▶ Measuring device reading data
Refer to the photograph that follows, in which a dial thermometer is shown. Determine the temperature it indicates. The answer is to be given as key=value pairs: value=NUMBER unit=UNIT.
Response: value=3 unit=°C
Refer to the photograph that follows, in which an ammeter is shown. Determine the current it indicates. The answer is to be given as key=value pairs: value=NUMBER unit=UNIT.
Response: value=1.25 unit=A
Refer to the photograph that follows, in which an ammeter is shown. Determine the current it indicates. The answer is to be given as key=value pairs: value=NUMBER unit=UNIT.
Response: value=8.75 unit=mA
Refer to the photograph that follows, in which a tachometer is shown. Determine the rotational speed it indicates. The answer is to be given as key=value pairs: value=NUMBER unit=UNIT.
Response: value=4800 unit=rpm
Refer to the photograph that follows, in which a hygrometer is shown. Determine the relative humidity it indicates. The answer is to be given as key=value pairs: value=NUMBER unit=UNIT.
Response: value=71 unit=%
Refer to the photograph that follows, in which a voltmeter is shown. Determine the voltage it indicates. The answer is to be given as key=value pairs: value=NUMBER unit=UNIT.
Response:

==

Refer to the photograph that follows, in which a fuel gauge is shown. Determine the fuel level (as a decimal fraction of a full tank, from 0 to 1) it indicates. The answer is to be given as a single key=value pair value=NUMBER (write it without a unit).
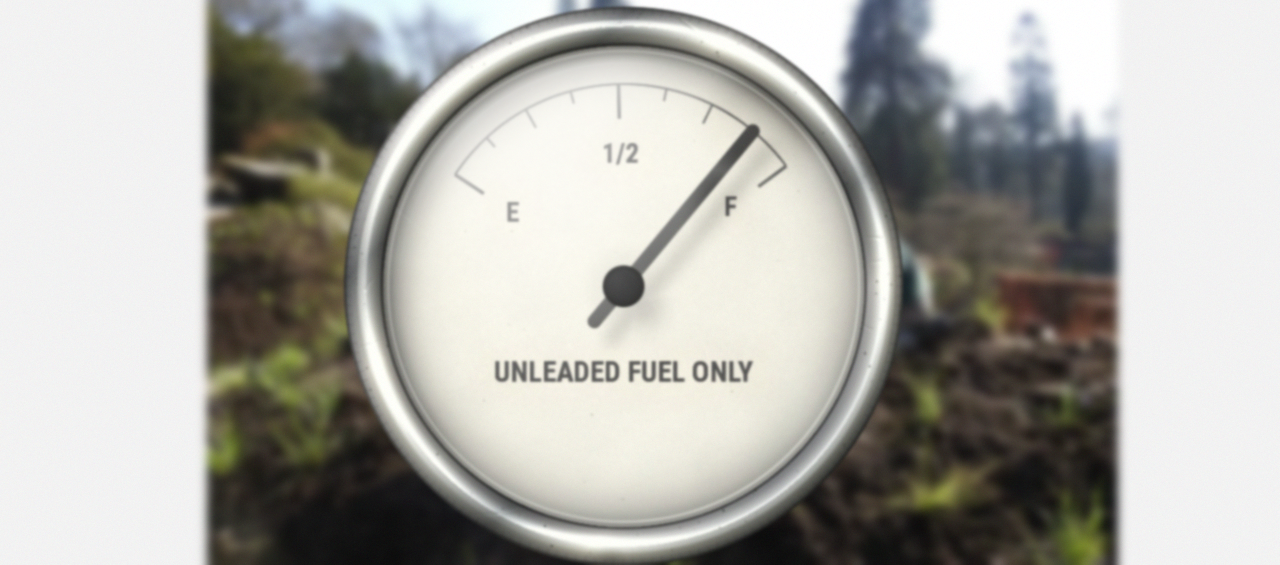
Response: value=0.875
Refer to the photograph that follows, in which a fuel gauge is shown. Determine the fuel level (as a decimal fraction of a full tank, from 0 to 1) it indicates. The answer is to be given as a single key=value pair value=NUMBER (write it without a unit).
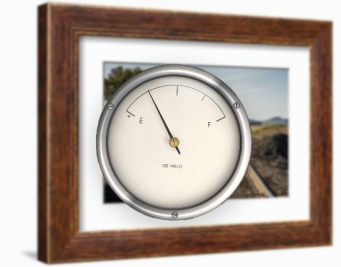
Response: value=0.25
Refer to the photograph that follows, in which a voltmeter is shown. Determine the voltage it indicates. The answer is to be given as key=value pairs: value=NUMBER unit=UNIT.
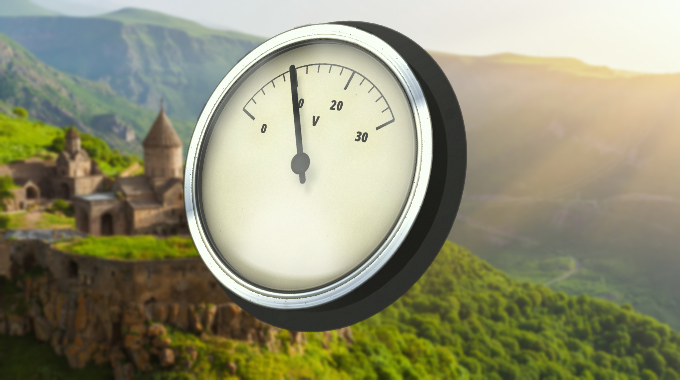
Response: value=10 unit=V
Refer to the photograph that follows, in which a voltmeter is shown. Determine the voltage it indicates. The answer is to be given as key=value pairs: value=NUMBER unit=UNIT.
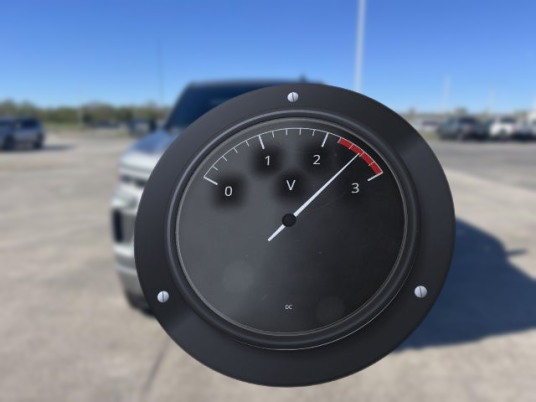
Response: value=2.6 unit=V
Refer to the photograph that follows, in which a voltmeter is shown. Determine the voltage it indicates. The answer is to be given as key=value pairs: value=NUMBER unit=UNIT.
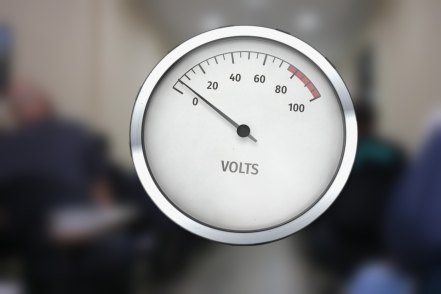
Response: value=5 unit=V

* * *

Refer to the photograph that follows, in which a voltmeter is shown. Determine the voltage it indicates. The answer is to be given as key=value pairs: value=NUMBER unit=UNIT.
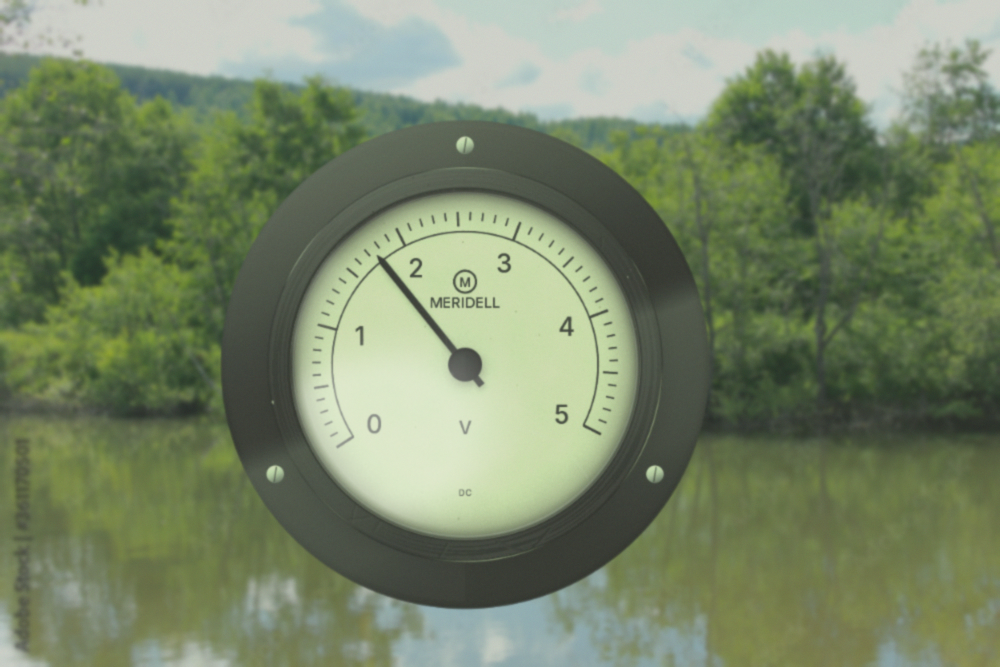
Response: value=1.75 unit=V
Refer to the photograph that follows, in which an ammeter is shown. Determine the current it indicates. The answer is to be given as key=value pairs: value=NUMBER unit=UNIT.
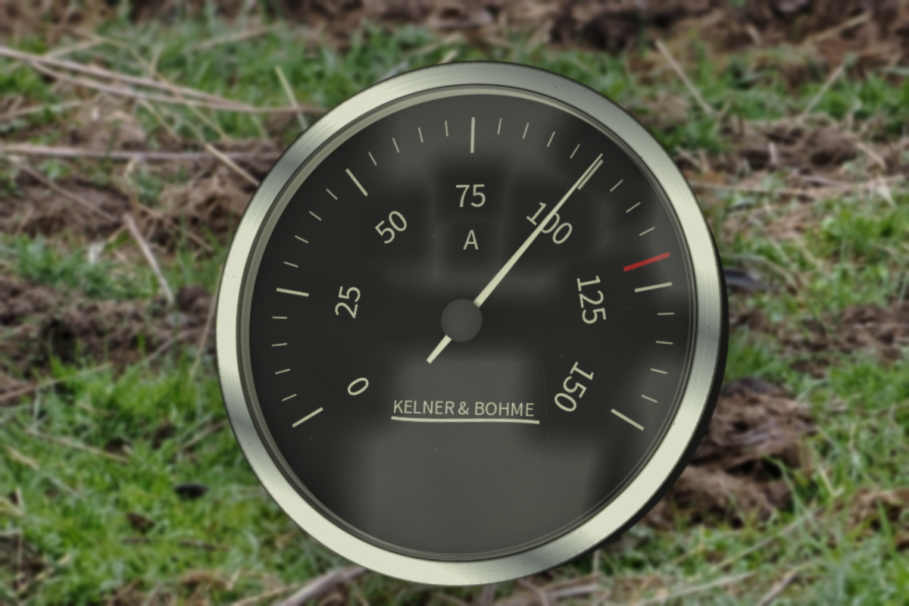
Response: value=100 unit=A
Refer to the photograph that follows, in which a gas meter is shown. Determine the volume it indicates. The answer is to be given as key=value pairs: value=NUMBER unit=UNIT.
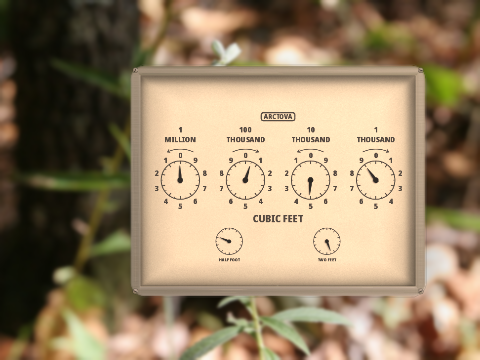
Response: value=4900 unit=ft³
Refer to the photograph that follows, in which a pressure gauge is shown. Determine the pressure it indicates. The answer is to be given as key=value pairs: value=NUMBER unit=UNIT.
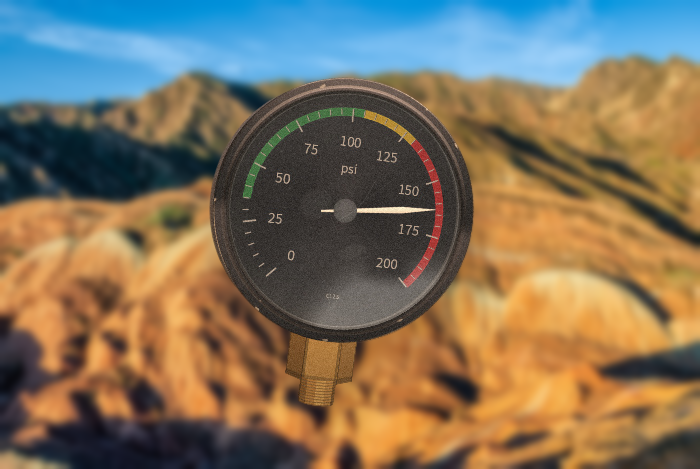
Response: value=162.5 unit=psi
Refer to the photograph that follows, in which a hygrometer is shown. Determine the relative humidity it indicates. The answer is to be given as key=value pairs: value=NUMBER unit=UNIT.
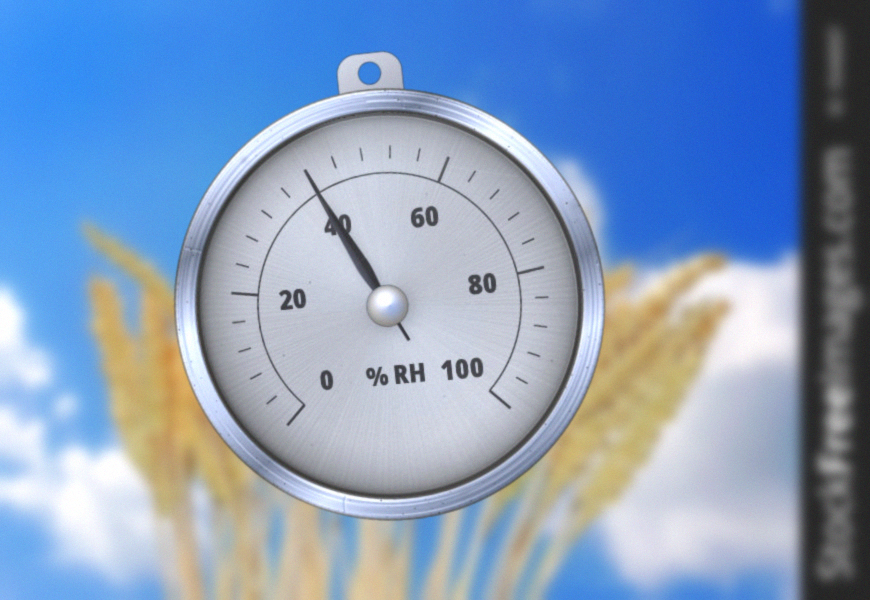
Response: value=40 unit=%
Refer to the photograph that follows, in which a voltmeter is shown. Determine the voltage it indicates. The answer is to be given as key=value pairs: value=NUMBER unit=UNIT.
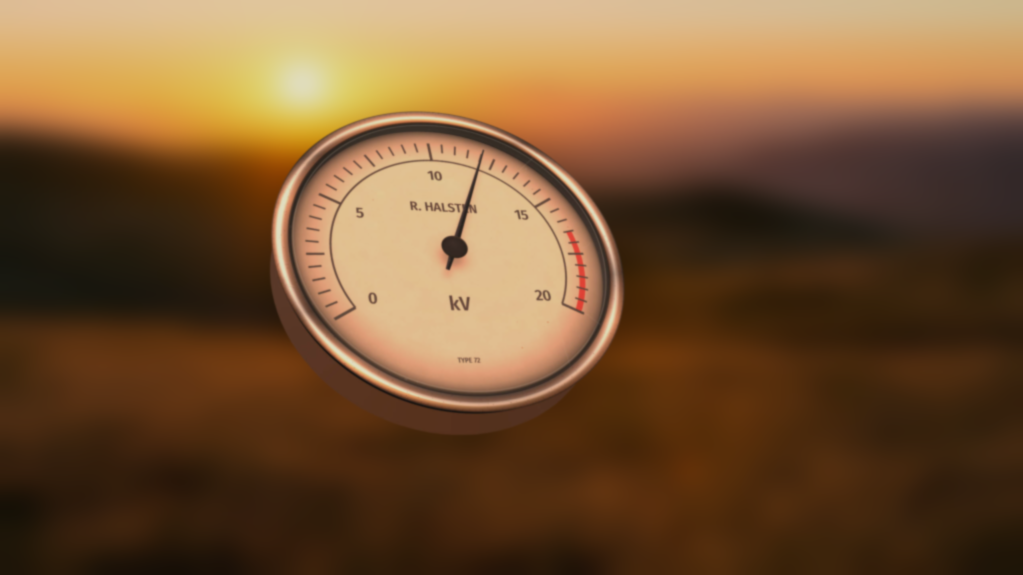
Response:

▶ WHAT THE TASK REQUIRES
Write out these rows exactly, covering everything from the line that contains "Refer to the photograph that follows, in which a dial" down to the line that contains "Response: value=4800 unit=rpm", with both of those lines included.

▶ SOLUTION
Refer to the photograph that follows, in which a dial thermometer is shown. Determine the temperature it indicates. The answer is to be given as key=value pairs: value=NUMBER unit=UNIT.
Response: value=3 unit=°C
Refer to the photograph that follows, in which an ammeter is shown. Determine the current it indicates. The answer is to be given as key=value pairs: value=NUMBER unit=UNIT.
Response: value=1.25 unit=A
Refer to the photograph that follows, in which an ammeter is shown. Determine the current it indicates. The answer is to be given as key=value pairs: value=NUMBER unit=UNIT.
Response: value=8.75 unit=mA
Refer to the photograph that follows, in which a tachometer is shown. Determine the rotational speed it indicates. The answer is to be given as key=value pairs: value=NUMBER unit=UNIT.
Response: value=4800 unit=rpm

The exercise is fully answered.